We tend to invest in these businesses because we think that they will now, or in the future, generate more profits and cash than they can productively reinvest. At that point, we expect those businesses to return some of those profits and cash to shareholders in the form of a dividend. That is our reward as loyal investors and can be either paid out to unit holders in cash or it can be reinvested to increase the number of shares held across other businesses in the fund.
In a world where investments can often be reduced to charts on a screen, three letter acronyms or short-term stock tips, it is sometimes worth reminding ourselves what some of the holdings in which we have a genuine economic interest pay as a dividend.

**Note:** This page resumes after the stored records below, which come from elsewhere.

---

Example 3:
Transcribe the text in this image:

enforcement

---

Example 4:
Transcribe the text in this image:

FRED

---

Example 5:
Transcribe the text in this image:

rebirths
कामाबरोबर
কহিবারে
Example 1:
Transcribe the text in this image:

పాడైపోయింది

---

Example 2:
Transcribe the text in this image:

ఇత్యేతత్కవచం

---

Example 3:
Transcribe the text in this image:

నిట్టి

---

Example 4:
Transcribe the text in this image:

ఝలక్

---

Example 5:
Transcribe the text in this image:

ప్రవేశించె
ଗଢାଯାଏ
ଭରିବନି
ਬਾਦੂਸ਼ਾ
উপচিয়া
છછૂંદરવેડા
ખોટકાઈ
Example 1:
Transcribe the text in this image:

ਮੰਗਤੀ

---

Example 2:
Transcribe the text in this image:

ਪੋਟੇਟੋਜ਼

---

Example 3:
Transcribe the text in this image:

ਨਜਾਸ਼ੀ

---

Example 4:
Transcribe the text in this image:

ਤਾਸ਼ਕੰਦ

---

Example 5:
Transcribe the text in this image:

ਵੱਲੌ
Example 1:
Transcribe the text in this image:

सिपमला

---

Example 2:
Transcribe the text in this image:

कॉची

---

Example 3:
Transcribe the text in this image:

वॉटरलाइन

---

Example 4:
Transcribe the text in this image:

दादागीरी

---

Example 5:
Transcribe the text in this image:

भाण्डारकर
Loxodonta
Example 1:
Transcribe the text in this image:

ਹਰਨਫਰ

RELX, the software, analytics and publishing company is one of our largest holdings in the UK. In July, they reported a half-year dividend of 14.3p per share – that’s 5% higher than the 13.6p they paid this time last year. Their full year dividend is now expected to be 49p versus the 47p paid last year. If you have £10,000 invested in Coleman Street you have approximately 9 RELX shares as part of a global and diversified portfolio. That means last year they would have returned to you roughly £4.20 and this year they are now expected to return to you another roughly £4.40.
Diageo, the global drinks company and owner of brands such as Guinness, Gordon’s and Johnnie Walker is another UK listed business held in the fund. They too reported results in July where they told us that the full year dividend would be 72.55p per share – that’s 4% higher than the 69.88p they paid this time last year. With a similar £10,000 Coleman Street investment you would have approximately 5 Diageo shares as part of the same global and diversified portfolio. Based on a full year of profits, Diageo would have returned to you roughly £3.50 last year and this year just over £3.60.

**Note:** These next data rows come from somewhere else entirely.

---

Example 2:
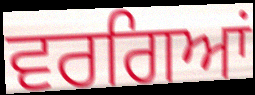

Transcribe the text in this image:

ਵਰਗਿਆਂ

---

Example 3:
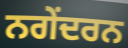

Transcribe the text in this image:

ਨਗੇਂਦਰਨ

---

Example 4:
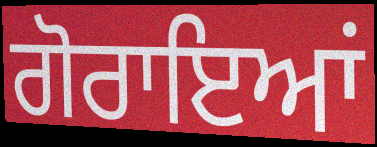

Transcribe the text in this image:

ਗੋਰਾਇਆਂ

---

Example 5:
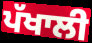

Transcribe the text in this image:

ਪੱਖਾਲੀ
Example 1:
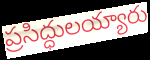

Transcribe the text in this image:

ప్రసిద్ధులయ్యారు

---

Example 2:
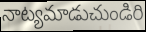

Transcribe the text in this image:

నాట్యమాడుచుండిరి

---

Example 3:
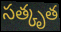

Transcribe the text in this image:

సత్కృత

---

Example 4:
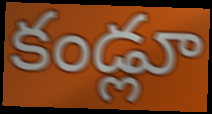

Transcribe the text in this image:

కండ్లూ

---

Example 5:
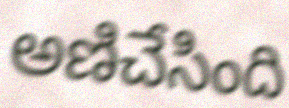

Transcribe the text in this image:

అణిచేసింది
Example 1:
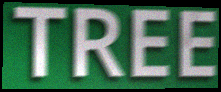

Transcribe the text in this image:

TREE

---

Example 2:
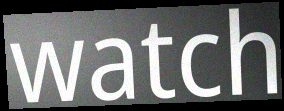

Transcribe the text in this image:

watch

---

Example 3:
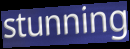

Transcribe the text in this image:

stunning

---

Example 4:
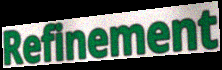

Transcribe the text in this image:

Refinement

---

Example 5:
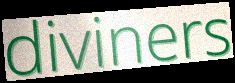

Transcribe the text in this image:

diviners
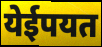
येईपयत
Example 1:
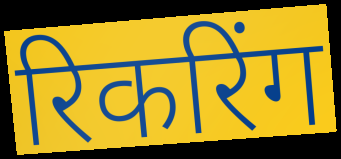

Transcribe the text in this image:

रिकरिंग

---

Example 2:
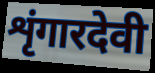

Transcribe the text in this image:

शृंगारदेवी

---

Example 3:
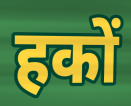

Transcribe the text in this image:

हकों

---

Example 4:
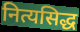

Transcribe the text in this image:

नित्यसिद्ध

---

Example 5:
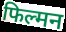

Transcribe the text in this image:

फिल्मन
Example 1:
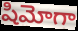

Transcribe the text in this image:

షిమోగా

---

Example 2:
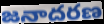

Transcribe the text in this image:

జనాదరణ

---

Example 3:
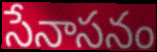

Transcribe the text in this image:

సేనాసనం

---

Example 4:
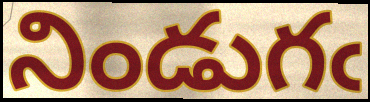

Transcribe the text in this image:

నిండుగఁ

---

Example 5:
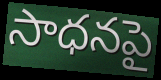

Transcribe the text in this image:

సాధనపై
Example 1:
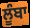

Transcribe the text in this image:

ਲੂੰਬਾ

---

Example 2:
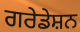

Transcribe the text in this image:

ਗਰੇਡੇਸ਼ਨ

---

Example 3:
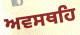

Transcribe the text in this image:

ਅਵਸਥਹਿ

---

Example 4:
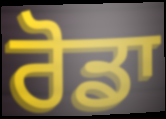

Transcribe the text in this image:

ਰੋਡਾ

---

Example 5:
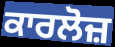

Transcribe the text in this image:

ਕਾਰਲੋਜ਼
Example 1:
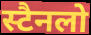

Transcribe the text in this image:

स्टैनलो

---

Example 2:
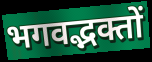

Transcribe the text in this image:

भगवद्भक्तों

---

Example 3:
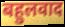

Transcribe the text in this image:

बहुलवाद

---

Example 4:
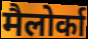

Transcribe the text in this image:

मैलोर्का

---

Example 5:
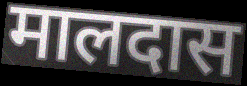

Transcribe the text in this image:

मालदास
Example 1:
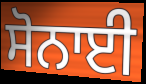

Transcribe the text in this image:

ਸੋਨਾਈ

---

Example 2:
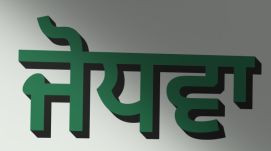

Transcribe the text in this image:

ਜੋਧਵਾ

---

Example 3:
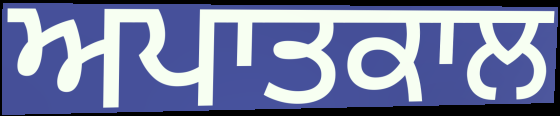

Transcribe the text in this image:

ਅਪਾਤਕਾਲ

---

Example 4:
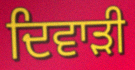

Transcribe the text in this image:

ਦਿਵਾੜੀ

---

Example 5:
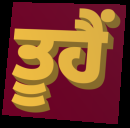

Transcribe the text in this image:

ਤੂਹੈਂ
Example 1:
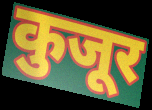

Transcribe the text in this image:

कुजूर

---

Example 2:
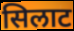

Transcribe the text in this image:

सिलाट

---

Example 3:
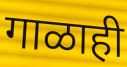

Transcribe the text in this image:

गाळाही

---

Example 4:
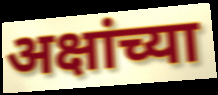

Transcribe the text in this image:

अक्षांच्या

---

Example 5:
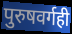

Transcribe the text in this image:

पुरुषवर्गही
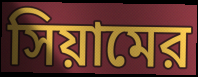
সিয়ামের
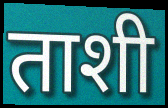
ताशी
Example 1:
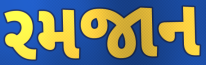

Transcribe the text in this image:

રમજાન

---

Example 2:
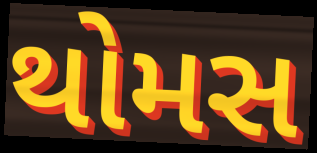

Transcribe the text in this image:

થોમસ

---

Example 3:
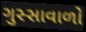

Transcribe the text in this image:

ગુસ્સાવાળો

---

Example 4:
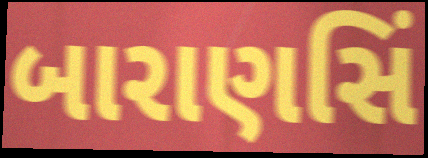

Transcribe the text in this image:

બારાણસિં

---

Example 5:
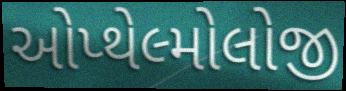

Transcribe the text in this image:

ઓપ્થેલ્મોલોજી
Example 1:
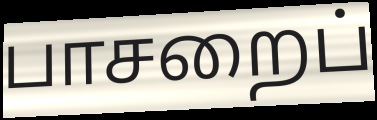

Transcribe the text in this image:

பாசறைப்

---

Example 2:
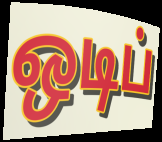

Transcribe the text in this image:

ஒடிப்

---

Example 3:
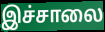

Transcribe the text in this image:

இச்சாலை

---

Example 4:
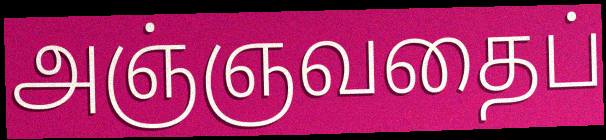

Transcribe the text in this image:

அஞ்ஞவதைப்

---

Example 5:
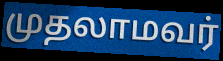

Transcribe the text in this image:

முதலாமவர்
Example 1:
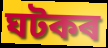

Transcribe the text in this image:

ঘটকৰ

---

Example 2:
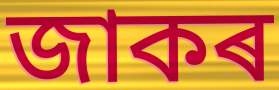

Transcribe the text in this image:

জাকৰ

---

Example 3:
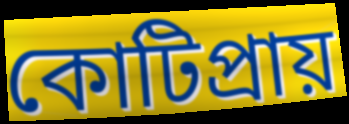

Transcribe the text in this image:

কোটিপ্ৰায়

In a final example, Games Workshop - the owner and manufacturer of Warhammer, the world famous miniature war-gaming brand - reported results also in July and announced a dividend of 235p per share. That’s a whopping 62% increase on the 145p per share paid out last year. The same £10,000 investment in Coleman Street would hold roughly 1 Games Workshop share. That means £1.45 of cash returned last year and another £2.35 returned this year.
Not every business that we invest in will have surplus cash now. Some will have so many opportunities to reinvest profits that we would rather they do just that – if invested well it is likely to lead to even more surplus cash further down the line. However, the returns that these businesses provide or will provide are real and they are meaningful.
The three businesses above make up significantly less than 5% of Coleman Street’s investments but their combined cash return of roughly £9.15 last year and another £10.35 this year based on a £10,000 fund investment is not insubstantial. We hope they will return more than £11 on the same basis next year and perhaps significantly more in the years ahead.
Fund holdings may vary and the number of shares mentioned is for indicative purposes only. The value of investments and the income from them can go down as well as up and investors may not get the amount originally invested. Past performance is not a reliable indicator to future results.